- [ACTIVITY]:
Swap "photo" for "image" in everything from the start of the material down to the line containing "-0.145890, 0.905170, -0.132730]]", and give those lines back with nothing else changed. Leave the pictures out.

- [SOURCE MATERIAL]:
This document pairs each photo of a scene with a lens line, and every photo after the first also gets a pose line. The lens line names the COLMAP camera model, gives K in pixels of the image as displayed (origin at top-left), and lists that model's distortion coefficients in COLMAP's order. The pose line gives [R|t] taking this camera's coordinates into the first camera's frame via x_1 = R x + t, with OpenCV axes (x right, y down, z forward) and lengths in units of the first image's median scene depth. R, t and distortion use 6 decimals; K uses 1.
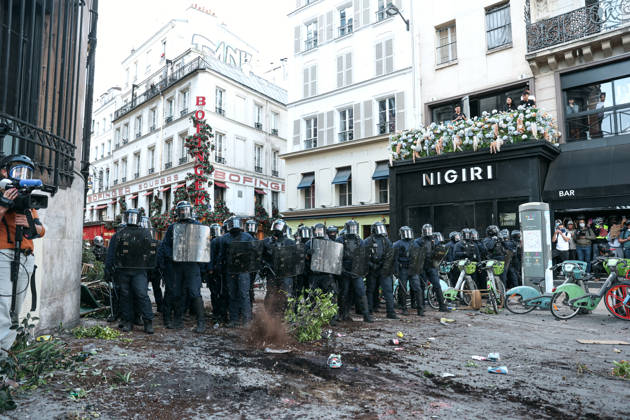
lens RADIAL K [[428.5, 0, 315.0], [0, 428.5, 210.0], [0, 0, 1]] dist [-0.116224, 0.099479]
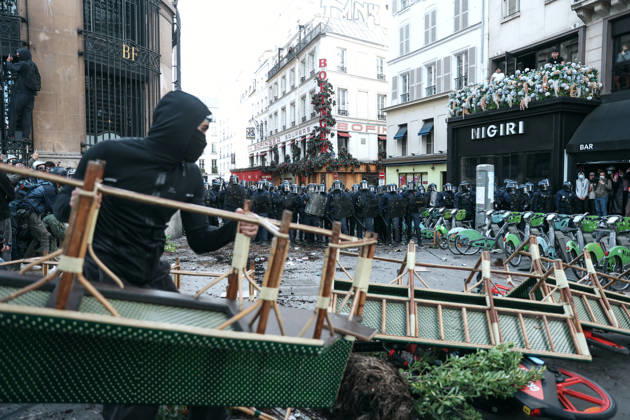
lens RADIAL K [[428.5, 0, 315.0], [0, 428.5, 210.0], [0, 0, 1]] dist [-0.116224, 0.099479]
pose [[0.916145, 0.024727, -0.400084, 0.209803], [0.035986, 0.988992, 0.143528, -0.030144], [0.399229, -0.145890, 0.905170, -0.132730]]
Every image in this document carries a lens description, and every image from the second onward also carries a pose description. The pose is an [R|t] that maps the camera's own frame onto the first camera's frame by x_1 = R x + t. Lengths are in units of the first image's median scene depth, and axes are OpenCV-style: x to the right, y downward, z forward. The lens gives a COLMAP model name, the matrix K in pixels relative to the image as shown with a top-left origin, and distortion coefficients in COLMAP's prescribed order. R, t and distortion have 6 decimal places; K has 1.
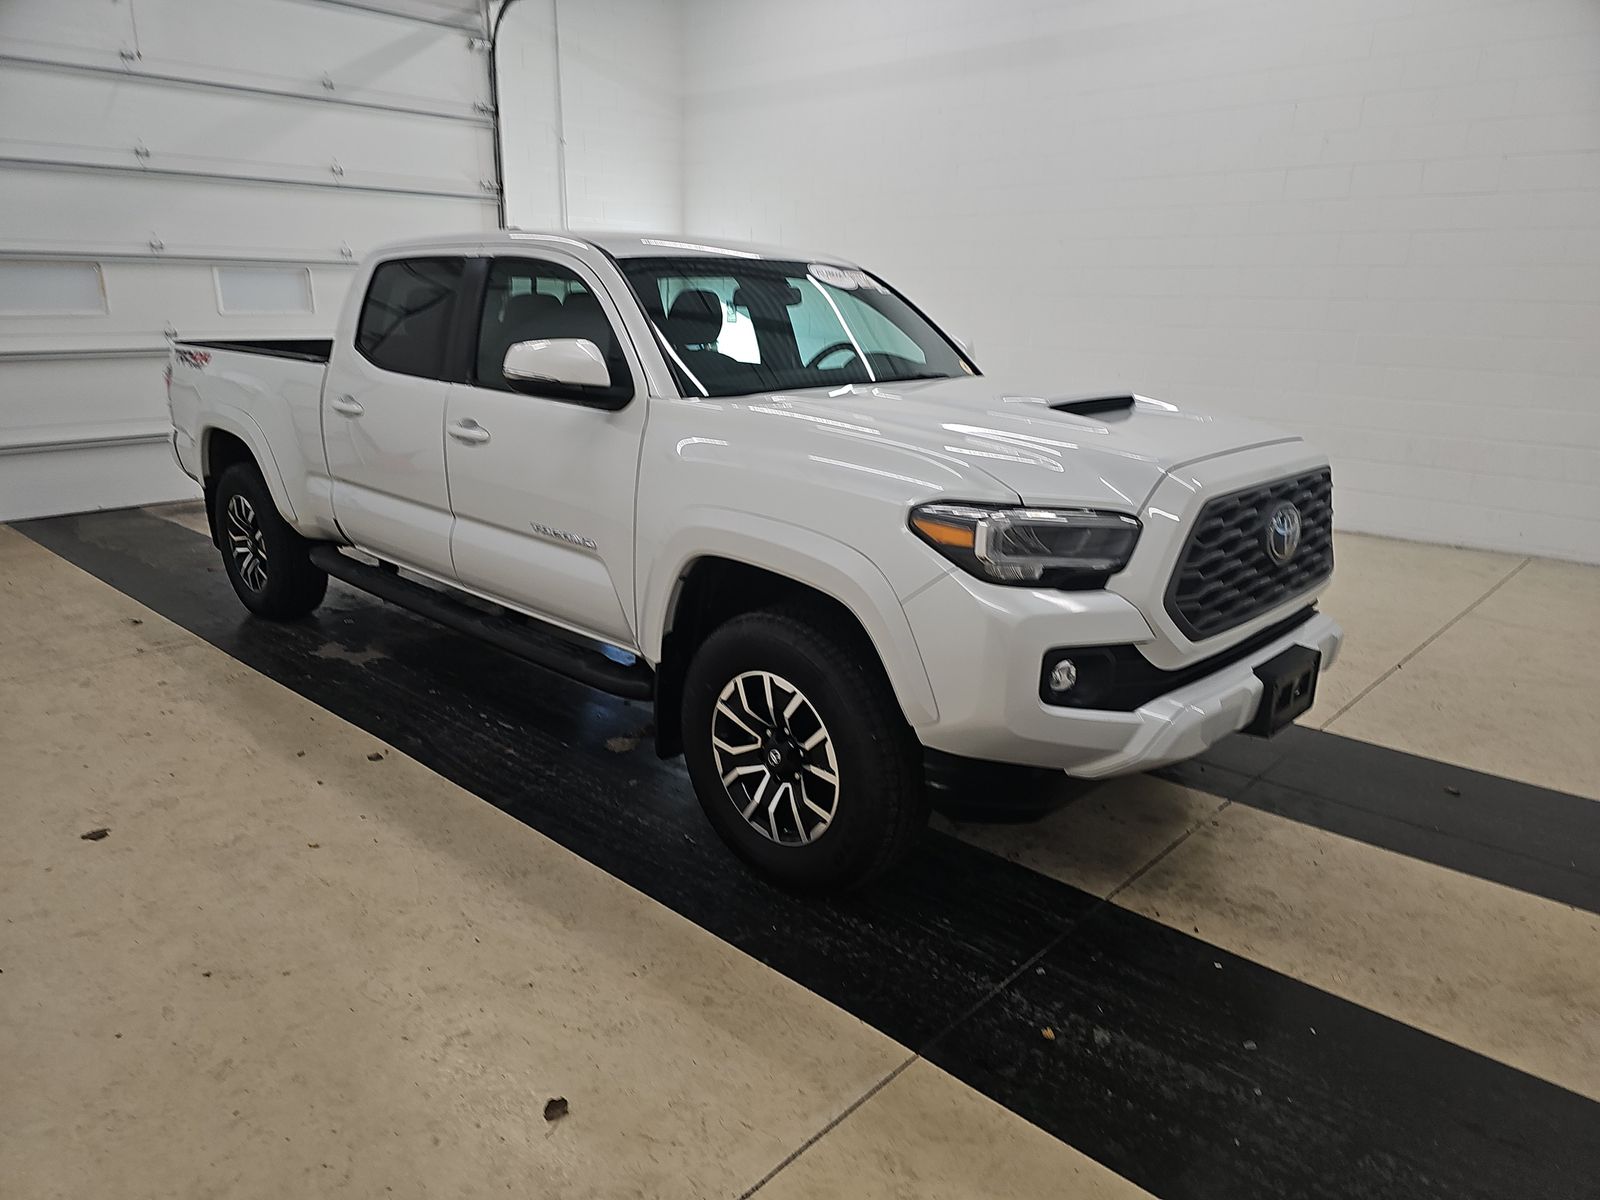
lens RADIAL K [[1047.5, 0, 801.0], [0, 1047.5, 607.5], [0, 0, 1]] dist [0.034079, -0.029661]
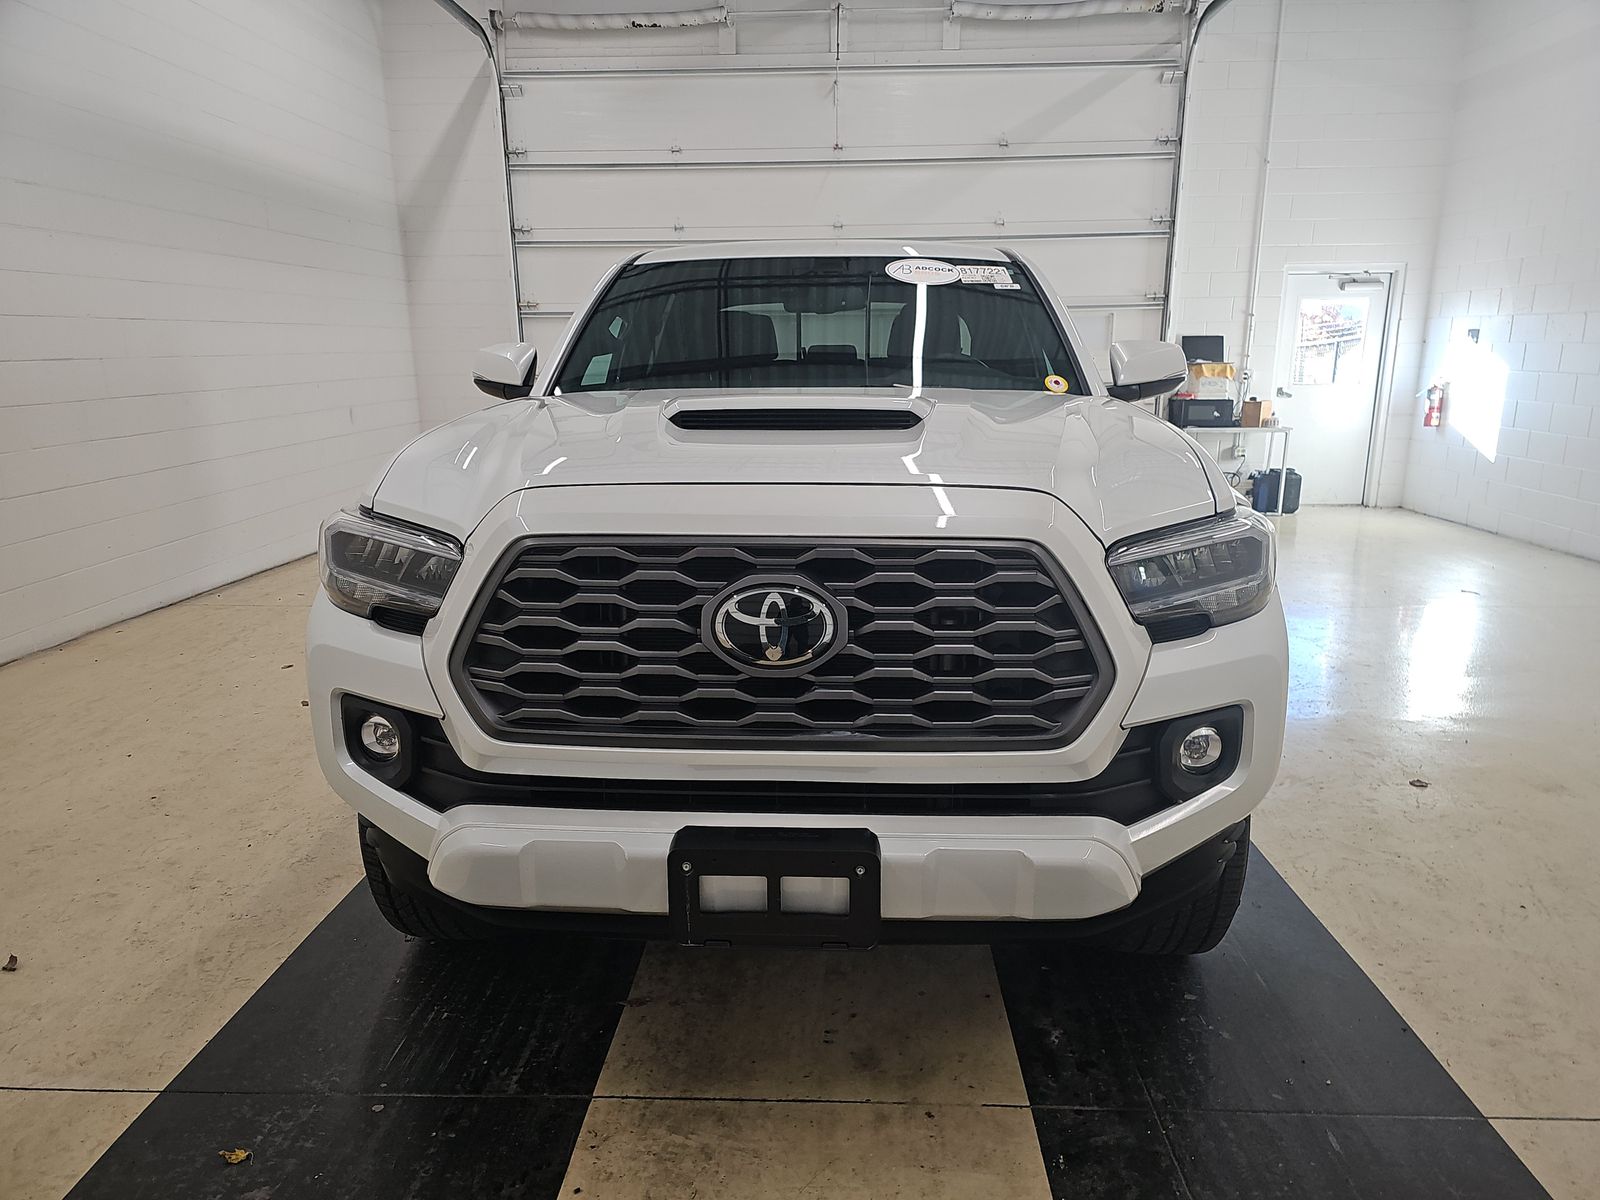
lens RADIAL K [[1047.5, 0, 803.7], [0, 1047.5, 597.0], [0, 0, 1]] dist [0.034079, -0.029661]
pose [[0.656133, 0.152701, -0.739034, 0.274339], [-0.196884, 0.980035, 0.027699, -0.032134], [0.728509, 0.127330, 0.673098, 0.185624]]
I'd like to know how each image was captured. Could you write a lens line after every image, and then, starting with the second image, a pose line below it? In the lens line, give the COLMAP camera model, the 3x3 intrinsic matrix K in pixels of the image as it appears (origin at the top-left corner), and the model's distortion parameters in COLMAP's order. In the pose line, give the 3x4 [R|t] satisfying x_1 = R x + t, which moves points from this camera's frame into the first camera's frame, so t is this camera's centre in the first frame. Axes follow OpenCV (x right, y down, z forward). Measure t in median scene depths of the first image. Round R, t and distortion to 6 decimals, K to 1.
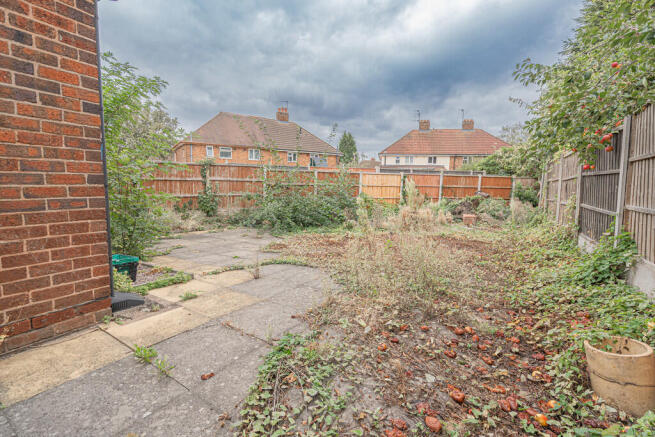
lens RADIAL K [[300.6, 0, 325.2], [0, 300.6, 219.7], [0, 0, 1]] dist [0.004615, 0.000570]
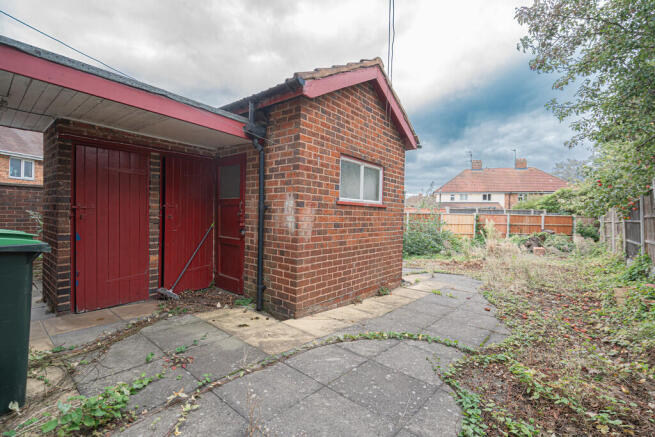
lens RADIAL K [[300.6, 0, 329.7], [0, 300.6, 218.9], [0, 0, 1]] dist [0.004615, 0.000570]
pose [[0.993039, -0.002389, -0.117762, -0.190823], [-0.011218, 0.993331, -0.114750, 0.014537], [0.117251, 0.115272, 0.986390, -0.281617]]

- [FINISHED TASK]:
This document pairs each image of a scene with a lens line, and every image after the first also gets a pose line. The lens line names the COLMAP camera model, gives K in pixels of the image as displayed (origin at top-left), and lists that model's distortion coefficients in COLMAP's order. The pose line gives [R|t] taking this camera's coordinates into the first camera's frame via x_1 = R x + t, with OpenCV axes (x right, y down, z forward) and lengths in units of the first image's median scene depth. R, t and distortion use 6 decimals; K uses 1.
lens RADIAL K [[428.5, 0, 315.0], [0, 428.5, 210.0], [0, 0, 1]] dist [-0.116224, 0.099479]
lens RADIAL K [[428.5, 0, 315.0], [0, 428.5, 210.0], [0, 0, 1]] dist [-0.116224, 0.099479]
pose [[0.916145, 0.024727, -0.400084, 0.209803], [0.035986, 0.988992, 0.143528, -0.030144], [0.399229, -0.145890, 0.905170, -0.132730]]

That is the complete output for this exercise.